Reports on greenhouse gas fluxes by seagrass ecosystems are limited (Oremland, 1975; Barber and Carlson, 1993; Alongi et al., 2008; Deborde et al., 2010; Bahlmann et al., 2015; Garcias-Bonet and Duarte, 2017; Banerjee et al., 2018; Lyimo et al., 2018), and no reports had been previously published on how increasing seawater temperatures might affect greenhouse gas fluxes by seagrass ecosystems. Blue carbon ecosystems have been shown to turn into C sources when disturbances lead to mortality (Macreadie et al., 2015; Lovelock et al., 2017; Arias-Ortiz et al., 2018), consistent with the very large CO₂ and CH₄ fluxes observed in one vegetated sediment where the seagrass died when warmed to 33 ^∘C. However, even where seagrass remained alive, warming led to elevated greenhouse fluxes.
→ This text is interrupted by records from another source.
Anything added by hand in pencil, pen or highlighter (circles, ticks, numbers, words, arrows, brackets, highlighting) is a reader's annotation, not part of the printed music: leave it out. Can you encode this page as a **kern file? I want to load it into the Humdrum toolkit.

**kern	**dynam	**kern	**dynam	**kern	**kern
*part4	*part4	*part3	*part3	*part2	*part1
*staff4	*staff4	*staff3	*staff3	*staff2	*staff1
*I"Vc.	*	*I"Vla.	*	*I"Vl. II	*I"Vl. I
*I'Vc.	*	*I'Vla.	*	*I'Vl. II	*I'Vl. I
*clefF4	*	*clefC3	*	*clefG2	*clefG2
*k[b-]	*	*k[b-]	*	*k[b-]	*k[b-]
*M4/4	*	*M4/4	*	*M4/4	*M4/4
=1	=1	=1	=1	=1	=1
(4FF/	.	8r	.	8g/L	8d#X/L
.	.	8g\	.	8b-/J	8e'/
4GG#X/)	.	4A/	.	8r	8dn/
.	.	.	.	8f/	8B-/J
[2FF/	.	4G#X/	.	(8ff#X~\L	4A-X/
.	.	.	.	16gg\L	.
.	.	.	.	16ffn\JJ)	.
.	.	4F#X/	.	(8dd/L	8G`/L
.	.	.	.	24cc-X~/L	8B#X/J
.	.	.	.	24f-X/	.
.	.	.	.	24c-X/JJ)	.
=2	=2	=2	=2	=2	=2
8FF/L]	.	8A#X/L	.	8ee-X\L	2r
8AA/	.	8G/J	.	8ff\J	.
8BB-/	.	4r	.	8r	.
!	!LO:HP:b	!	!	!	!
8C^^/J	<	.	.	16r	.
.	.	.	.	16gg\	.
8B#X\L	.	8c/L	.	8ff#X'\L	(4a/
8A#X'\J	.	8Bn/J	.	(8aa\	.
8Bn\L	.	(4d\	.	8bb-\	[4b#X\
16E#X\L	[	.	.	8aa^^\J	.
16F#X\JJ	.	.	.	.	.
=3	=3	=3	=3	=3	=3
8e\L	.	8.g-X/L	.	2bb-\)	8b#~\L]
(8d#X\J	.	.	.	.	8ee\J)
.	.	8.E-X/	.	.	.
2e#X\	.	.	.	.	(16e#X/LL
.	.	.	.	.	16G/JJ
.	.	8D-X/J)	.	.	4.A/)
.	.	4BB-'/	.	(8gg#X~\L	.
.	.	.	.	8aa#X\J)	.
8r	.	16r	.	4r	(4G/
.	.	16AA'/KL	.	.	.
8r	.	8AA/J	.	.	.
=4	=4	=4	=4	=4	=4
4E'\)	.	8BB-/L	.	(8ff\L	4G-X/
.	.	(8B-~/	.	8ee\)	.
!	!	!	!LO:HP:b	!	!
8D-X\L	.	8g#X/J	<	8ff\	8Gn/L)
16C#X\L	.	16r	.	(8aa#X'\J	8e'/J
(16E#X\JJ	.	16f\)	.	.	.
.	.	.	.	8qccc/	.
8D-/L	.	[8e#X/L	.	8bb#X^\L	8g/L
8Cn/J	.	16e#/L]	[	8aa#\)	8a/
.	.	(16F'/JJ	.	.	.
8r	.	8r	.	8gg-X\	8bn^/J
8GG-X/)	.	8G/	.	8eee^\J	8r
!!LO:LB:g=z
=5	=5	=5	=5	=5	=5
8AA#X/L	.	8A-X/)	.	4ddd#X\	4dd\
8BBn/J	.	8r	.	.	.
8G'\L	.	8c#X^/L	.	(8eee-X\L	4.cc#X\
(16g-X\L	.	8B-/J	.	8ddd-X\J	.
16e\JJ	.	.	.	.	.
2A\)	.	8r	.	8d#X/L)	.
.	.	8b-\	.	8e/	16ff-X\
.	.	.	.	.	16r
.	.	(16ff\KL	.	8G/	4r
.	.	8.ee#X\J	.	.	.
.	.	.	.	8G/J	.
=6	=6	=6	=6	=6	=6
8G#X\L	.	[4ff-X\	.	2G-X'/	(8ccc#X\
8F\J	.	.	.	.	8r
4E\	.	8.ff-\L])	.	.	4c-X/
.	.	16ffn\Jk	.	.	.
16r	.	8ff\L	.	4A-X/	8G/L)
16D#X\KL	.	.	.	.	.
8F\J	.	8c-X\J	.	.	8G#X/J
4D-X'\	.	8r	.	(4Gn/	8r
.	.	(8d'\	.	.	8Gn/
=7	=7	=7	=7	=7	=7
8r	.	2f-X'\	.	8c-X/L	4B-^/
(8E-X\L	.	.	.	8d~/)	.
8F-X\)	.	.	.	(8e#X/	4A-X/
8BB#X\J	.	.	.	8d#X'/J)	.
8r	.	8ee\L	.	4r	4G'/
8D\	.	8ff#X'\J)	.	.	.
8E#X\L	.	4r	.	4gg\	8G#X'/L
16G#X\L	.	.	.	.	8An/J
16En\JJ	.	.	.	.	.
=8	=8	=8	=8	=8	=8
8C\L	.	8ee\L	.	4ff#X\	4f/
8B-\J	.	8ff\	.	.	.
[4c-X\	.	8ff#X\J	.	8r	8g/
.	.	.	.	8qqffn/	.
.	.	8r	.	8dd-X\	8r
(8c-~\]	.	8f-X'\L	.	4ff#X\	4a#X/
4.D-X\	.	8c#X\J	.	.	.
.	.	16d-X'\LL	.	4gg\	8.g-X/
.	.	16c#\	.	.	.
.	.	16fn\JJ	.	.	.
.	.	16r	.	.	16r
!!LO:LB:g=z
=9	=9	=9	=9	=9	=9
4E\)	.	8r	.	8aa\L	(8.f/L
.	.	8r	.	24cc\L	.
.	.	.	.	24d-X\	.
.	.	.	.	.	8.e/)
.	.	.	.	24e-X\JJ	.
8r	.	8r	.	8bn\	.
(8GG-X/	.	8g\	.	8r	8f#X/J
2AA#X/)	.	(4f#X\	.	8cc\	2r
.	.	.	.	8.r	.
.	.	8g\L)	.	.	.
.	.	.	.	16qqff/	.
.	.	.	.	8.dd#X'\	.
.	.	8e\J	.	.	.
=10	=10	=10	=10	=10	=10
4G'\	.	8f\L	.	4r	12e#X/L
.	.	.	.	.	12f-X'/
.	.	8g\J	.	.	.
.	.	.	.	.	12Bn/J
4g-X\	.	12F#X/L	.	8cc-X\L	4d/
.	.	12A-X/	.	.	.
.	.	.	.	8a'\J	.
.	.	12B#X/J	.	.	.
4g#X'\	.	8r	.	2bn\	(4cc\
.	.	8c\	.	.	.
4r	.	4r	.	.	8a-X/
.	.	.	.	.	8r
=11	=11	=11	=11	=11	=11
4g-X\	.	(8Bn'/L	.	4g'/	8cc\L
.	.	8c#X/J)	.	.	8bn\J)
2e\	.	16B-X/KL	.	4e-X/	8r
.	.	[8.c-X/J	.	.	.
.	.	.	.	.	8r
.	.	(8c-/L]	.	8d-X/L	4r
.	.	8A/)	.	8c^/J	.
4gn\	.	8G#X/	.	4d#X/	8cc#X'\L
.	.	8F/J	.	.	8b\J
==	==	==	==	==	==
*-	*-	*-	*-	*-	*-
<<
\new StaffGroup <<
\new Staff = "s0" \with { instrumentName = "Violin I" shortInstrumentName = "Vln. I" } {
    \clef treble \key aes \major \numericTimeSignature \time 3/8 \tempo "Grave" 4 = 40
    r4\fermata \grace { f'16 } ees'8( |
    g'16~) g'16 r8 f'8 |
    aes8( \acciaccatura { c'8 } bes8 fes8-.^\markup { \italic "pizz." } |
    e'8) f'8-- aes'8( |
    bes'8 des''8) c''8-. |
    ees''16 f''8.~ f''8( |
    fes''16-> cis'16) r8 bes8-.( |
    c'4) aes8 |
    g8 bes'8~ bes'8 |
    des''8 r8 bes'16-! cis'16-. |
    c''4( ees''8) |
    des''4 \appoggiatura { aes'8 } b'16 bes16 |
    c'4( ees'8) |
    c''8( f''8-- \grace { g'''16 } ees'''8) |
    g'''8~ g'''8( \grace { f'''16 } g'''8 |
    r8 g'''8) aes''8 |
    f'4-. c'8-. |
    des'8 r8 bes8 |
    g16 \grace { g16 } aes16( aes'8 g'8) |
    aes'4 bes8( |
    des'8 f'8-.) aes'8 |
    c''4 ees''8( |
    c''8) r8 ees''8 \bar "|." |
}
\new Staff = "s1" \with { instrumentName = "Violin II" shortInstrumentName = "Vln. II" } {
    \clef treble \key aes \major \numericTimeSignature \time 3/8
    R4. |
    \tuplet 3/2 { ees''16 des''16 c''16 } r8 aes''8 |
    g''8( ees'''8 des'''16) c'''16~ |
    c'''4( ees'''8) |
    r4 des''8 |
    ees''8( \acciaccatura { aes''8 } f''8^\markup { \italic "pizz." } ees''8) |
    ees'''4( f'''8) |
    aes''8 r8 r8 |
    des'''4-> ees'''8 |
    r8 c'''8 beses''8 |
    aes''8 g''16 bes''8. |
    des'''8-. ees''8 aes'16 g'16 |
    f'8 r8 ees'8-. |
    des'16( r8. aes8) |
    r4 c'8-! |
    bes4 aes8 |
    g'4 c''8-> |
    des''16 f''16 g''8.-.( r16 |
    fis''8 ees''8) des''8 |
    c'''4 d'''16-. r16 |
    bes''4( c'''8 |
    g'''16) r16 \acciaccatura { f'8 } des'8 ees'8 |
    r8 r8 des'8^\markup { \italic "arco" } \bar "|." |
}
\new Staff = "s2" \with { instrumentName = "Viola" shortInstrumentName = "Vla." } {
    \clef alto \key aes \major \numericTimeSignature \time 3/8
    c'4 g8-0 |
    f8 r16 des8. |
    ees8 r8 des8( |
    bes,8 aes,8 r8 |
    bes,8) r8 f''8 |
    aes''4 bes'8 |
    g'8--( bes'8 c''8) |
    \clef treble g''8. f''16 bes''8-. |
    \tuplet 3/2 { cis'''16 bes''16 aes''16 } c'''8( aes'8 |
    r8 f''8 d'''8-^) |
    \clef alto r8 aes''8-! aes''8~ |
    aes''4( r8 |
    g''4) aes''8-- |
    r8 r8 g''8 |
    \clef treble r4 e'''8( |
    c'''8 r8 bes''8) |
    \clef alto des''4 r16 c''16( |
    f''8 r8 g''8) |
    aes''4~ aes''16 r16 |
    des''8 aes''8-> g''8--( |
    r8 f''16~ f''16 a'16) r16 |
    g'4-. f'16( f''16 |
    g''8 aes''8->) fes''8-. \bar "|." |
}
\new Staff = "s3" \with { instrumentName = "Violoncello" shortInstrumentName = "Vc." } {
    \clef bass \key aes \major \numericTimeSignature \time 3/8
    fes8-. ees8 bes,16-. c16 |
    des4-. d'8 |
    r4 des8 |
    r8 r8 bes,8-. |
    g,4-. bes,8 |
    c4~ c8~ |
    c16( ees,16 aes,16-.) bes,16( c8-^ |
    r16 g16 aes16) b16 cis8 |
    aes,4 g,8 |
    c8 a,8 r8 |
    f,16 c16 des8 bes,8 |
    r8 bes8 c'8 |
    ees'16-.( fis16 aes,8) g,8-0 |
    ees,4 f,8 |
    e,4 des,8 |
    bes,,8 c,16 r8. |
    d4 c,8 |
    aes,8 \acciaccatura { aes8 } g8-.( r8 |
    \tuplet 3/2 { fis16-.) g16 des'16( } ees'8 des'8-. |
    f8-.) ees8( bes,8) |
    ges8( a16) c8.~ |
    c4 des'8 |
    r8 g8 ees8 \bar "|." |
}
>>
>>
Additionally, the elevated nutrient and high organic matter stock in seagrass meadows, which supports 1.7 times more organic matter content than surrounding bare sediments, can promote an increase in CO₂and CH₄ fluxes following disturbance (Gonsalves et al., 2011; Sotomayor et al., 1994). Our results suggest that this stock in seagrass sediments may be remineralized to support net greenhouse gas fluxes at the warmer temperatures reached and with further warming of the Red Sea. Hence, warming may, as other disturbances (Lovelock et al., 2017), shift seagrass ecosystems from net sinks to net sources of greenhouse gases, thereby providing a feedback mechanism that may contribute to further enhancing global warming.